After a successful winter making terracotta/parika/rust coloured trousers to counter the denim, black and grey, it was time to do the same with the summer wardrobe – assuming summer is actually on the way (along with getting out of lockdown)! I bought a little pile of fabrics from Rainbow Fabrics in the Autumn, one of which was a piece of viscose linen in what I thought was rust, but turns out to be more a red brick/terracotta colour. No matter, I still like the colour, and it will still work with my summer wardrobe!
Having already decided on using a tried and tested pattern, Burda 102 from July ’09, I thought it would be a straightforward project. But it seems I’ve done a lot of scribbling on the traced pattern in the past, jumped around with sizes and shortening locations, and generally just made a mess. So I retraced the pattern, the 42 and 44 and toiled the 44, straight – no alterations. I prefer to do that with a pattern I’m using for the first time, then I can see what I need to alter. Given the different cuts and styles, you can’t really assume too much before-hand. I knew I’d need to shorten the leg, guessing around 6 or so cm, and that there would need to be some sort of fiddling with the crotch depth/length. And possibly some faffing with the waist….
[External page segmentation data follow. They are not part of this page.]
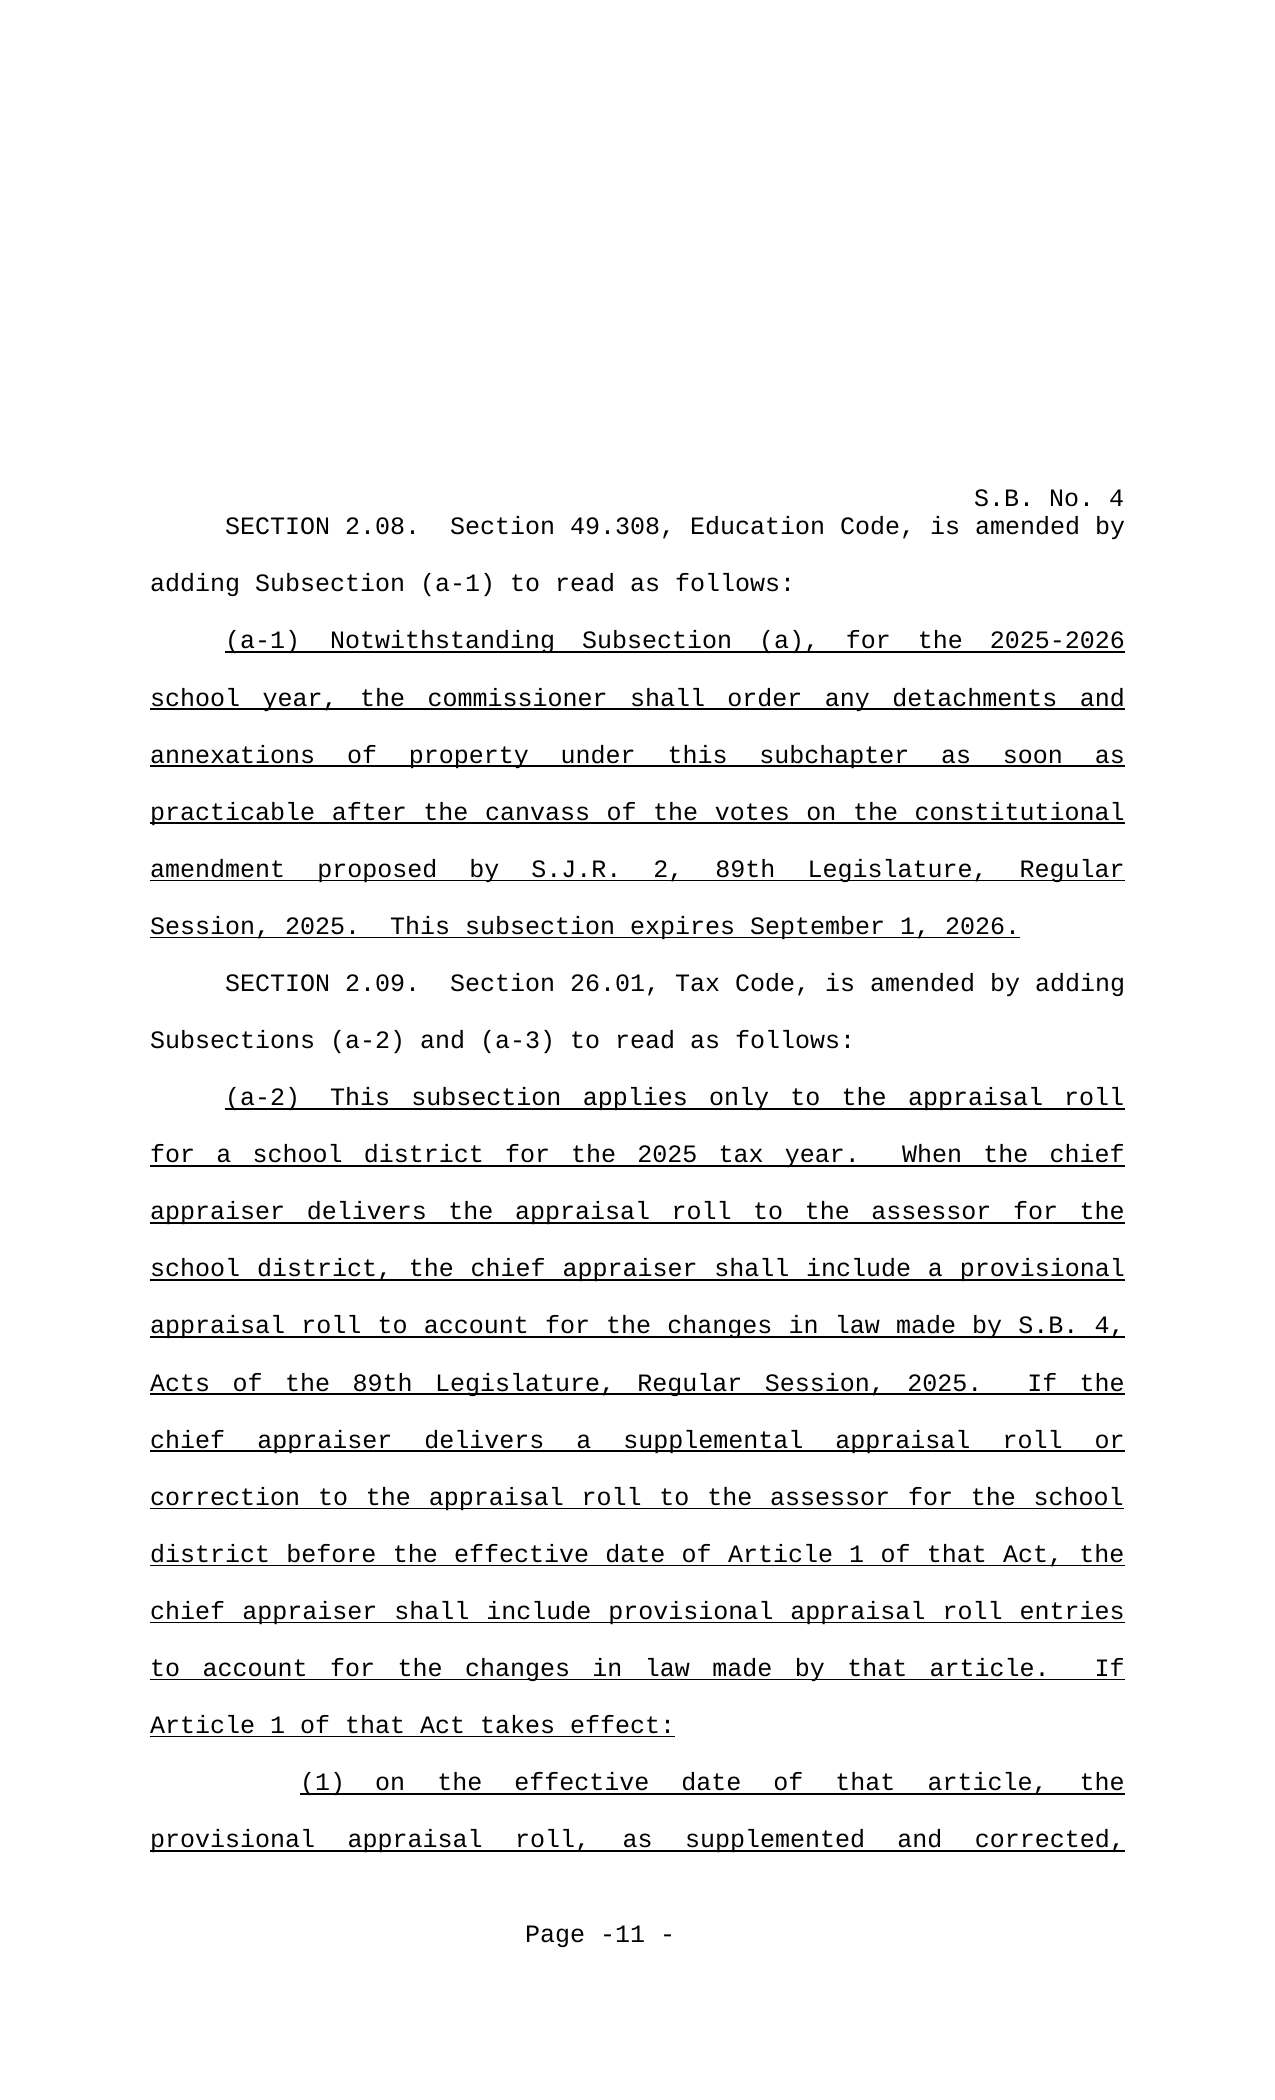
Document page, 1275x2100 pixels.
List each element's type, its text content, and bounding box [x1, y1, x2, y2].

text (a-1) Notwithstanding Subsection (a), for the 2025-2026 school year, the commissioner shall order any detachments and annexations of property under this subchapter as soon as practicable after the canvass of the votes on the constitutional amendment proposed by S.J.R. 2, 89th Legislature, Regular Session, 2025. This subsection expires September 1, 2026. [150, 824, 1125, 880]
text (a-2) This subsection applies only to the appraisal roll for a school district for the 2025 tax year. When the chief appraiser delivers the appraisal roll to the assessor for the school district, the chief appraiser shall include a provisional appraisal roll to account for the changes in law made by S.B. 4, Acts of the 89th Legislature, Regular Session, 2025. If the chief appraiser delivers a supplemental appraisal roll or correction to the appraisal roll to the assessor for the school district before the effective date of Article 1 of that Act, the chief appraiser shall include provisional appraisal roll entries to account for the changes in law made by that article. If Article 1 of that Act takes effect: [150, 1680, 1125, 1741]
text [150, 1769, 1125, 1850]
text (a-2) This subsection applies only to the appraisal roll for a school district for the 2025 tax year. When the chief appraiser delivers the appraisal roll to the assessor for the school district, the chief appraiser shall include a provisional appraisal roll to account for the changes in law made by S.B. 4, Acts of the 89th Legislature, Regular Session, 2025. If the chief appraiser delivers a supplemental appraisal roll or correction to the appraisal roll to the assessor for the school district before the effective date of Article 1 of that Act, the chief appraiser shall include provisional appraisal roll entries to account for the changes in law made by that article. If Article 1 of that Act takes effect: [150, 1338, 1125, 1393]
text (a-2) This subsection applies only to the appraisal roll for a school district for the 2025 tax year. When the chief appraiser delivers the appraisal roll to the assessor for the school district, the chief appraiser shall include a provisional appraisal roll to account for the changes in law made by S.B. 4, Acts of the 89th Legislature, Regular Session, 2025. If the chief appraiser delivers a supplemental appraisal roll or correction to the appraisal roll to the assessor for the school district before the effective date of Article 1 of that Act, the chief appraiser shall include provisional appraisal roll entries to account for the changes in law made by that article. If Article 1 of that Act takes effect: [150, 1167, 1125, 1222]
text (a-1) Notwithstanding Subsection (a), for the 2025-2026 school year, the commissioner shall order any detachments and annexations of property under this subchapter as soon as practicable after the canvass of the votes on the constitutional amendment proposed by S.J.R. 2, 89th Legislature, Regular Session, 2025. This subsection expires September 1, 2026. [150, 881, 1125, 942]
text (a-1) Notwithstanding Subsection (a), for the 2025-2026 school year, the commissioner shall order any detachments and annexations of property under this subchapter as soon as practicable after the canvass of the votes on the constitutional amendment proposed by S.J.R. 2, 89th Legislature, Regular Session, 2025. This subsection expires September 1, 2026. [150, 767, 1125, 822]
text (a-2) This subsection applies only to the appraisal roll for a school district for the 2025 tax year. When the chief appraiser delivers the appraisal roll to the assessor for the school district, the chief appraiser shall include a provisional appraisal roll to account for the changes in law made by S.B. 4, Acts of the 89th Legislature, Regular Session, 2025. If the chief appraiser delivers a supplemental appraisal roll or correction to the appraisal roll to the assessor for the school district before the effective date of Article 1 of that Act, the chief appraiser shall include provisional appraisal roll entries to account for the changes in law made by that article. If Article 1 of that Act takes effect: [150, 1452, 1125, 1565]
text SECTION 2.09. Section 26.01, Tax Code, is amended by adding Subsections (a-2) and (a-3) to read as follows: [150, 970, 1125, 1056]
text (a-2) This subsection applies only to the appraisal roll for a school district for the 2025 tax year. When the chief appraiser delivers the appraisal roll to the assessor for the school district, the chief appraiser shall include a provisional appraisal roll to account for the changes in law made by S.B. 4, Acts of the 89th Legislature, Regular Session, 2025. If the chief appraiser delivers a supplemental appraisal roll or correction to the appraisal roll to the assessor for the school district before the effective date of Article 1 of that Act, the chief appraiser shall include provisional appraisal roll entries to account for the changes in law made by that article. If Article 1 of that Act takes effect: [150, 1623, 1125, 1679]
text (a-2) This subsection applies only to the appraisal roll for a school district for the 2025 tax year. When the chief appraiser delivers the appraisal roll to the assessor for the school district, the chief appraiser shall include a provisional appraisal roll to account for the changes in law made by S.B. 4, Acts of the 89th Legislature, Regular Session, 2025. If the chief appraiser delivers a supplemental appraisal roll or correction to the appraisal roll to the assessor for the school district before the effective date of Article 1 of that Act, the chief appraiser shall include provisional appraisal roll entries to account for the changes in law made by that article. If Article 1 of that Act takes effect: [150, 1281, 1125, 1336]
text (a-2) This subsection applies only to the appraisal roll for a school district for the 2025 tax year. When the chief appraiser delivers the appraisal roll to the assessor for the school district, the chief appraiser shall include a provisional appraisal roll to account for the changes in law made by S.B. 4, Acts of the 89th Legislature, Regular Session, 2025. If the chief appraiser delivers a supplemental appraisal roll or correction to the appraisal roll to the assessor for the school district before the effective date of Article 1 of that Act, the chief appraiser shall include provisional appraisal roll entries to account for the changes in law made by that article. If Article 1 of that Act takes effect: [150, 1224, 1125, 1279]
text (a-1) Notwithstanding Subsection (a), for the 2025-2026 school year, the commissioner shall order any detachments and annexations of property under this subchapter as soon as practicable after the canvass of the votes on the constitutional amendment proposed by S.J.R. 2, 89th Legislature, Regular Session, 2025. This subsection expires September 1, 2026. [150, 710, 1125, 765]
text SECTION 2.08. Section 49.308, Education Code, is amended by adding Subsection (a-1) to read as follows: [150, 514, 1125, 599]
text (a-1) Notwithstanding Subsection (a), for the 2025-2026 school year, the commissioner shall order any detachments and annexations of property under this subchapter as soon as practicable after the canvass of the votes on the constitutional amendment proposed by S.J.R. 2, 89th Legislature, Regular Session, 2025. This subsection expires September 1, 2026. [150, 628, 1125, 708]
text (a-2) This subsection applies only to the appraisal roll for a school district for the 2025 tax year. When the chief appraiser delivers the appraisal roll to the assessor for the school district, the chief appraiser shall include a provisional appraisal roll to account for the changes in law made by S.B. 4, Acts of the 89th Legislature, Regular Session, 2025. If the chief appraiser delivers a supplemental appraisal roll or correction to the appraisal roll to the assessor for the school district before the effective date of Article 1 of that Act, the chief appraiser shall include provisional appraisal roll entries to account for the changes in law made by that article. If Article 1 of that Act takes effect: [150, 1084, 1125, 1165]
text (a-2) This subsection applies only to the appraisal roll for a school district for the 2025 tax year. When the chief appraiser delivers the appraisal roll to the assessor for the school district, the chief appraiser shall include a provisional appraisal roll to account for the changes in law made by S.B. 4, Acts of the 89th Legislature, Regular Session, 2025. If the chief appraiser delivers a supplemental appraisal roll or correction to the appraisal roll to the assessor for the school district before the effective date of Article 1 of that Act, the chief appraiser shall include provisional appraisal roll entries to account for the changes in law made by that article. If Article 1 of that Act takes effect: [150, 1395, 1125, 1450]
text (a-2) This subsection applies only to the appraisal roll for a school district for the 2025 tax year. When the chief appraiser delivers the appraisal roll to the assessor for the school district, the chief appraiser shall include a provisional appraisal roll to account for the changes in law made by S.B. 4, Acts of the 89th Legislature, Regular Session, 2025. If the chief appraiser delivers a supplemental appraisal roll or correction to the appraisal roll to the assessor for the school district before the effective date of Article 1 of that Act, the chief appraiser shall include provisional appraisal roll entries to account for the changes in law made by that article. If Article 1 of that Act takes effect: [150, 1566, 1125, 1622]
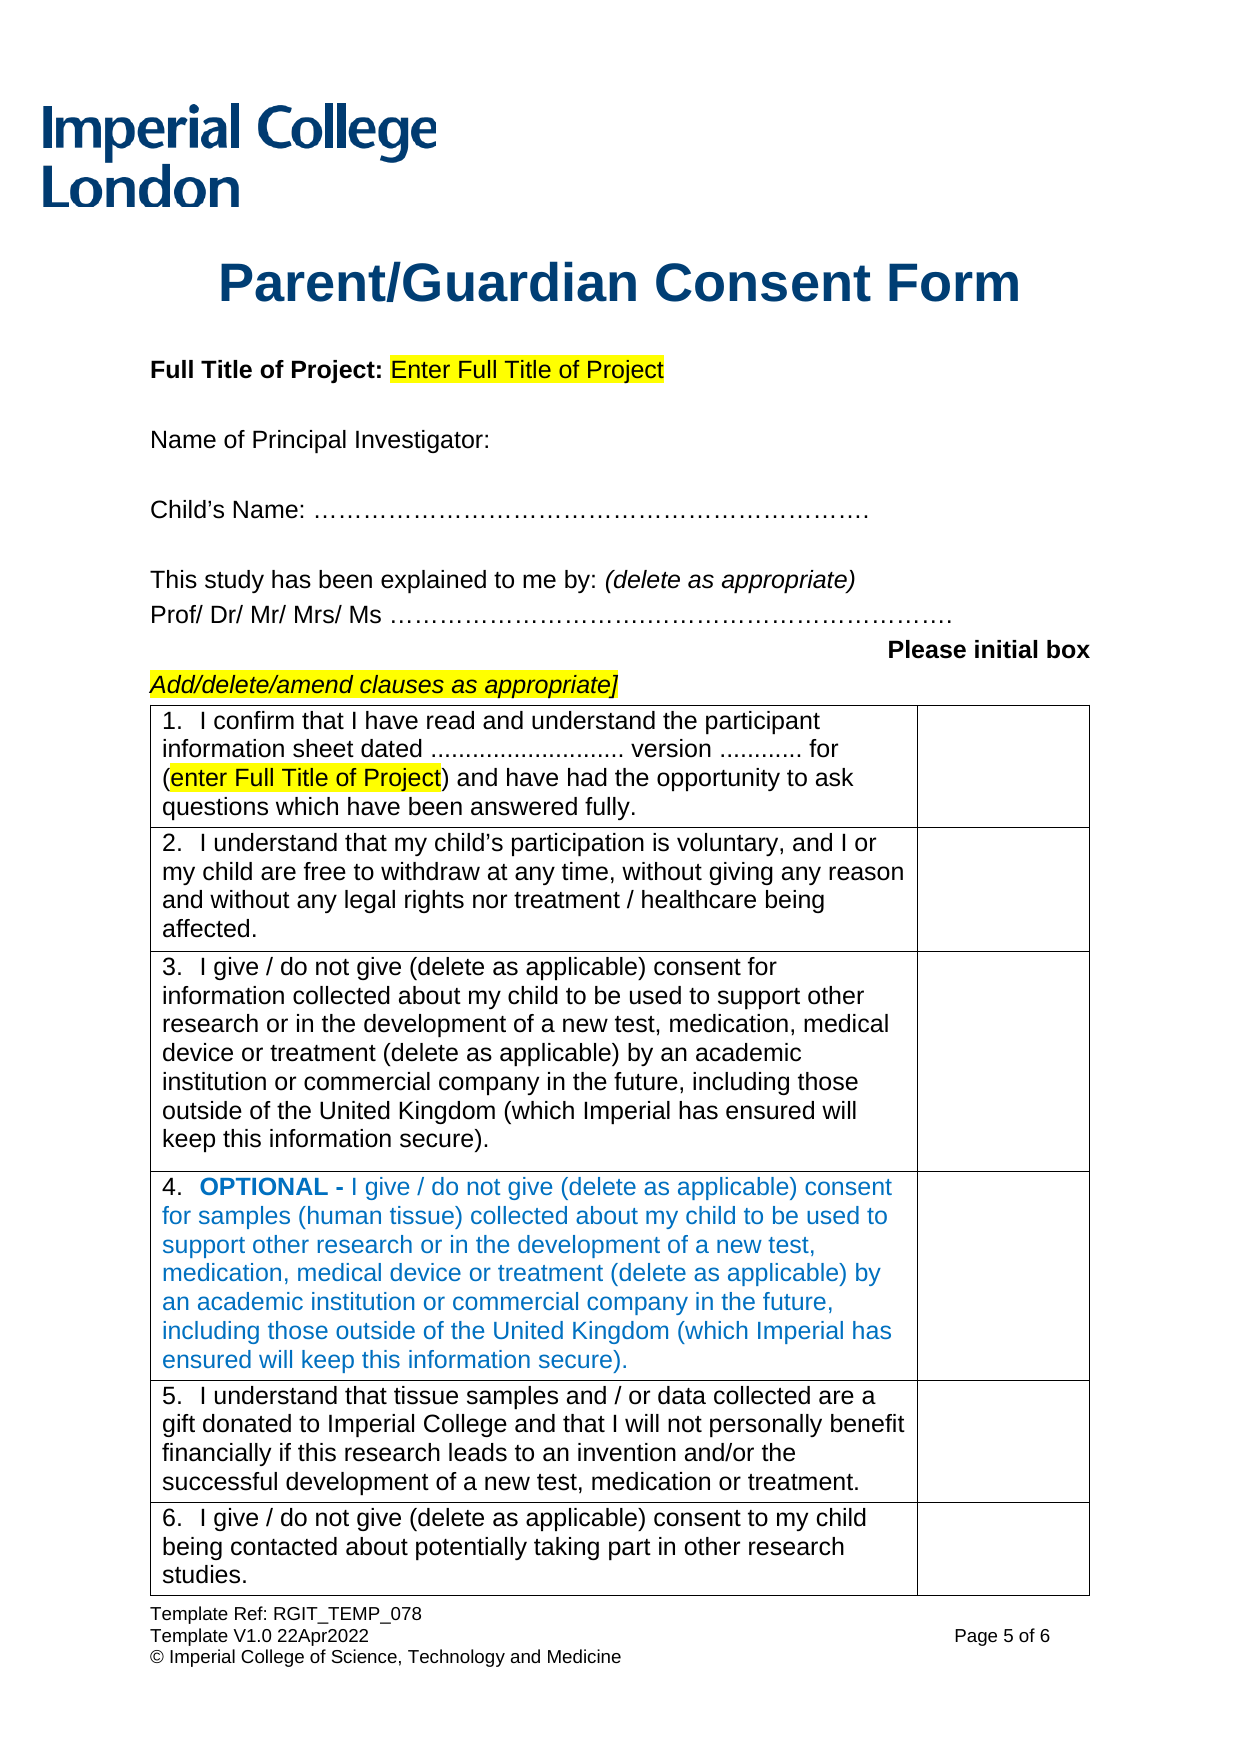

In the end, I took a total of 5.5cm out of the leg length, 2.5 in the area between hip and knee and the remainder at the hem. The waistband fitted just fine, but I felt the crotch depth was too short. On measuring the crotch length, and comparing it to the length of the Teddy pants, which are really comfortable, I realised I needed to add 4cm to the overall length. So I lengthened the crotch depth 1cm and added another centimetre to the depth of the waistband. This made all the difference and the pants are now perfectly comfortable to wear!
Finding a suitably coloured zip was impossible, so a red one has sufficed. I used some African waxed cotton for the inside waistband, which helps with stability (no stretching out of linen on my waistband!) The insides are all overlocked to keep them neat and tidy, and found the right button in my stash.
I love the richness of the colour and I just hope it doesn’t fade. This is one problem I’ve been finding with the terracotta coloured fabric. This particular piece is lovely, there’s something devine about a linen and viscose blend. So much so, that when Rainbow Fabrics released new fabrics last month and I saw they had more – I bought more!! This time the colour is more paprika/rust, and I have 3m… I need to decide whether to make another Zadie Jumpsuit or the Wildwood Wrap Dress from Sew House Seven! I bought the dress pattern when it came out – even though I’m not a dress person – because I just loved how it looked on everyone! I have yet to trace and toile the pattern though!